Microbe-mediated drought mitigation of crops through rhizosphere harnessing is a complementary approach to reducing crop loss due to drought (de Vries et al. 2020). When the drought is enforced on a crop, compartment-specific reconstruction of microbiota occurs in rice (Santos-Medellín et al. 2017). A predominant increase of Actinobacteria, Chloroflexi, and Firmicutes due to drought was reported in rice across different genotypes (Santos-Medellín et al. 2017; Santos-Medellín et al. 2021; Zhang et al. 2018). In the present work, we observed that the Norungan rhizosphere drastically reduced its Firmicutes due to drought, while the Co51 rhizosphere remained unchanged. In contrast, the Proteobacteria got enhanced abundance due to drought in Norungan, while the Co51 accounted for the reduced abundance of Proteobacteria. We also reported that the rhizosphere microbiome of rice remained the same when the genotypes were grown under normal conditions. Still, when drought-induced, the landrace and cultivar responded differentially in accommodating their root microbiome, especially the recruitment of Proteobacteria, Actinobacteria, Firmicutes, and Acidobacteria. Among the two genotypes, the landrace Norungan showed significant resilience in its rhizosphere functioning, assuming that the microbiome recruitment during drought is more prominent than in the high-yielding cultivar.
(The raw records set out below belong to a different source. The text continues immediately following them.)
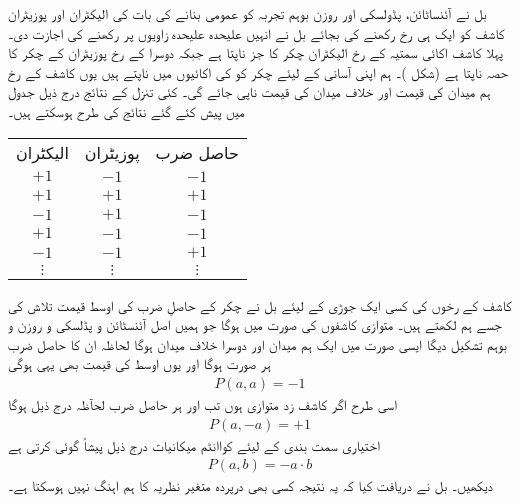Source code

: بل نے آئنساٹائن، پڈولسکی اور روزن بوہم تجربہ کو عمومی بنانے کی بات کی الیکٹران اور پوزیٹران کاشف کو ایک ہی رخ رکھنے کی بجائے بل نے انہیں علیحدہ علیحدہ زاویوں پر رکھنے کی اجازت دی۔ پہلا کاشف اکائی سمتیہ   کے رخ الیکٹران چکر کا جز ناپتا ہے جبکہ دوسرا  کے رخ پوزیٹران کے چکر کا حصہ ناپتا ہے   (شکل )۔ ہم اپنی آسانی کے لیئے چکر کو  کی اکائیوں میں ناپتے ہیں یوں کاشف کے رخ ہم میدان کی قیمت  اور خلاف میدان کی قیمت  ناپی جائے گی۔ کئی  تنزل کے نتائج درج ذیل جدول میں پیش کئے گئے نتائج کی طرح ہوسکتے ہیں۔
\begin{table}[h!]
\begin{center}
\begin{tabular}{|c c c|}
\hline
الیکٹران & پوزیٹران &حاصل  ضرب \\
$+1$ & $-1$ & $-1$ \\
$+1$ & $+1$ & $+1$ \\
$-1$ & $+1$ & $-1$ \\
$+1$ & $-1$ & $-1$ \\
$-1$ & $-1$ & $+1$ \\
$\vdots$ & $\vdots$ & $\vdots$ \\
\hline
\end{tabular}
\end{center}
\end{table}
کاشف کے رخوں کی کسی ایک جوڑی کے لیئے بل نے چکر کے حاصلِ ضرب کی اوسط قیمت تلاش کی جسے ہم  لکھتے ہیں۔ متوازی کاشفوں کی صورت میں  ہوگا جو ہمیں اصل آئنسٹائن و  پڈلسکی و  روزن و  بوہم تشکیل  دیگا ایسی صورت میں ایک ہم میدان اور دوسرا خلاف میدان ہوگا لحاظہ ان کا حاصل ضرب ہر صورت  ہوگا اور یوں اوسط کی قیمت بھی یہی ہوگی
\begin{align}
	P(a, a) = -1
\end{align}
اسی طرح اگر کاشف زد متوازی ہوں تب  اور ہر حاصل ضرب  لحآظہ درج ذیل ہوگا
\begin{align}
	P(a, -a) = +1
\end{align}
اختیاری سمت بندی کے لیئے کواانٹم میکانیات درج ذیل پیشاً گوئی کرتی ہے
\begin{align}
	P(a, b) = -a\cdot b
\end{align}
 دیکھیں۔ بل نے دریافت کیا کہ یہ نتیجہ کسی بھی درپردہ متغیر نظریہ کا ہم اہنگ نہیں ہوسکتا ہے۔

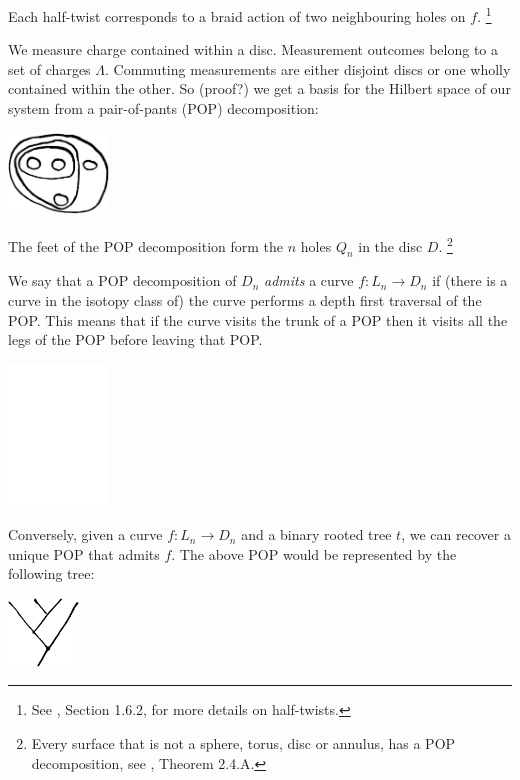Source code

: \documentclass[12pt,a4paper]{article}
\begin{document}
Each half-twist corresponds to a braid action of two neighbouring
holes on $f$.
\footnote{See \cite{Kassel10}, Section 1.6.2, for more details on half-twists.}




We measure charge contained within a disc. %
Measurement outcomes belong to a set of charges $\Lambda.$
Commuting measurements are either disjoint discs or
one wholly contained within the other.
So (proof?) we get a basis for the Hilbert space of our system from
a pair-of-pants (POP) decomposition:

\begin{center}
\includegraphics[width=0.2\textwidth]{POP-1.eps}
\end{center}

The feet of the POP decomposition form the $n$ holes $Q_n$ in the disc $D$.
\footnote{Every surface that is not a sphere, torus, disc or annulus, has
a POP decomposition, see \cite{Ivanov01}, Theorem 2.4.A.}

We say that a POP decomposition of $D_n$
{\it admits} a curve $f:L_n\to D_n$
if (there is a curve in the isotopy class of)
the curve performs a depth first traversal of the POP.
This means that if the curve visits the trunk of a POP
then it visits all the legs of the POP before leaving that POP.

\begin{center}
\includegraphics[width=0.2\textwidth]{POP-2.eps}
\end{center}

Conversely, given a curve $f:L_n\to D_n$
and a binary rooted tree $t$,
we can recover a unique POP that admits $f$.
The above POP would be represented by the following tree:

\begin{center}
\includegraphics[width=0.14\textwidth]{POP-3.eps}
\end{center}
\end{document}
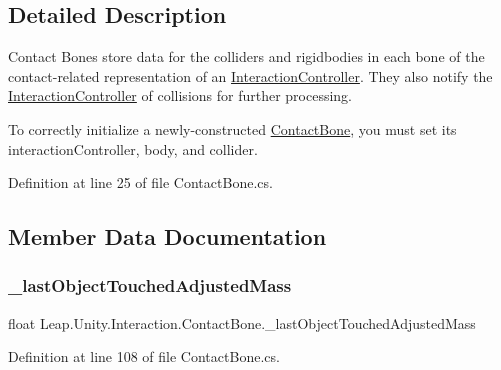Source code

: \subsection{Detailed Description}
Contact Bones store data for the colliders and rigidbodies in each bone of the contact-\/related representation of an \mbox{\hyperlink{class_leap_1_1_unity_1_1_interaction_1_1_interaction_controller}{Interaction\+Controller}}. They also notify the \mbox{\hyperlink{class_leap_1_1_unity_1_1_interaction_1_1_interaction_controller}{Interaction\+Controller}} of collisions for further processing. 

To correctly initialize a newly-\/constructed \mbox{\hyperlink{class_leap_1_1_unity_1_1_interaction_1_1_contact_bone}{Contact\+Bone}}, you must set its interaction\+Controller, body, and collider. 

Definition at line 25 of file Contact\+Bone.\+cs.



\subsection{Member Data Documentation}
\mbox{\label{class_leap_1_1_unity_1_1_interaction_1_1_contact_bone_a703d40dc7b6b968a768515b9f0c07b69}} 
\subsubsection{\texorpdfstring{\_lastObjectTouchedAdjustedMass}{\_lastObjectTouchedAdjustedMass}}
{\footnotesize\ttfamily float Leap.\+Unity.\+Interaction.\+Contact\+Bone.\+\_\+last\+Object\+Touched\+Adjusted\+Mass}



Definition at line 108 of file Contact\+Bone.\+cs.

\mbox{\label{class_leap_1_1_unity_1_1_interaction_1_1_contact_bone_a10be22c6d9f833777f0308a596fa5bed}} 
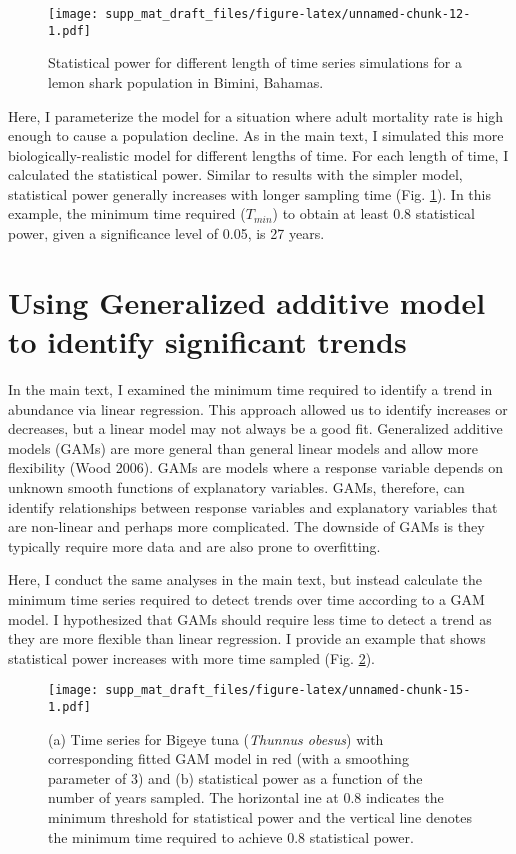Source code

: \documentclass[12pt,]{article}
\begin{document}
\begin{figure}
\centering
\texttt{[image: supp\_mat\_draft\_files/figure-latex/unnamed-chunk-12-1.pdf]}
\caption{Statistical power for different length of time series
simulations for a lemon shark population in Bimini,
Bahamas.\label{fig:shark_example}}
\end{figure}

Here, I parameterize the model for a situation where adult mortality
rate is high enough to cause a population decline. As in the main text,
I simulated this more biologically-realistic model for different lengths
of time. For each length of time, I calculated the statistical power.
Similar to results with the simpler model, statistical power generally
increases with longer sampling time (Fig. \ref{fig:shark_example}). In
this example, the minimum time required (\(T_{min}\)) to obtain at least
0.8 statistical power, given a significance level of 0.05, is 27 years.

\pagebreak

\section{Using Generalized additive model to identify significant
trends}\label{using-generalized-additive-model-to-identify-significant-trends}

In the main text, I examined the minimum time required to identify a
trend in abundance via linear regression. This approach allowed us to
identify increases or decreases, but a linear model may not always be a
good fit. Generalized additive models (GAMs) are more general than
general linear models and allow more flexibility (Wood 2006). GAMs are
models where a response variable depends on unknown smooth functions of
explanatory variables. GAMs, therefore, can identify relationships
between response variables and explanatory variables that are non-linear
and perhaps more complicated. The downside of GAMs is they typically
require more data and are also prone to overfitting.

Here, I conduct the same analyses in the main text, but instead
calculate the minimum time series required to detect trends over time
according to a GAM model. I hypothesized that GAMs should require less
time to detect a trend as they are more flexible than linear regression.
I provide an example that shows statistical power increases with more
time sampled (Fig. \ref{fig:gam_example}).

\begin{figure}
\centering
\texttt{[image: supp\_mat\_draft\_files/figure-latex/unnamed-chunk-15-1.pdf]}
\caption{(a) Time series for Bigeye tuna (\emph{Thunnus obesus}) with
corresponding fitted GAM model in red (with a smoothing parameter of 3)
and (b) statistical power as a function of the number of years sampled.
The horizontal ine at 0.8 indicates the minimum threshold for
statistical power and the vertical line denotes the minimum time
required to achieve 0.8 statistical power.\label{fig:gam_example}}
\end{figure}
\end{document}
High-level of conservation and microbiome shift by Norungan suggest that the recruitment strategy of landraces, wild species, and native plants in rhizosphere microbiome assemblage is better than high-yielding cultivars and hybrids (Santos-Medellín et al. 2021).
Our study affords a comprehensive description of the effect of drought stress on rhizosphere functioning and root-associated microbiomes of two contrasting rice genotypes. Our results revealed that the rice landrace Norungan mitigates the drought through its microbiome recruitment, thereby maintaining its rhizosphere and growth as normal moisture conditions. Hence, it is suggested from our study that the rhizosphere functioning and rhizo-microbiome analyses may be included as essential traits in breeding programs for developing drought-tolerant rice varieties. In addition, the drought-responsive microorganisms with plant-growth promotion and drought mitigation from Norungan can be explored for developing synthetic microbial community inoculants as a mimic to the natural rhizosphere microflora for sustainable rice production.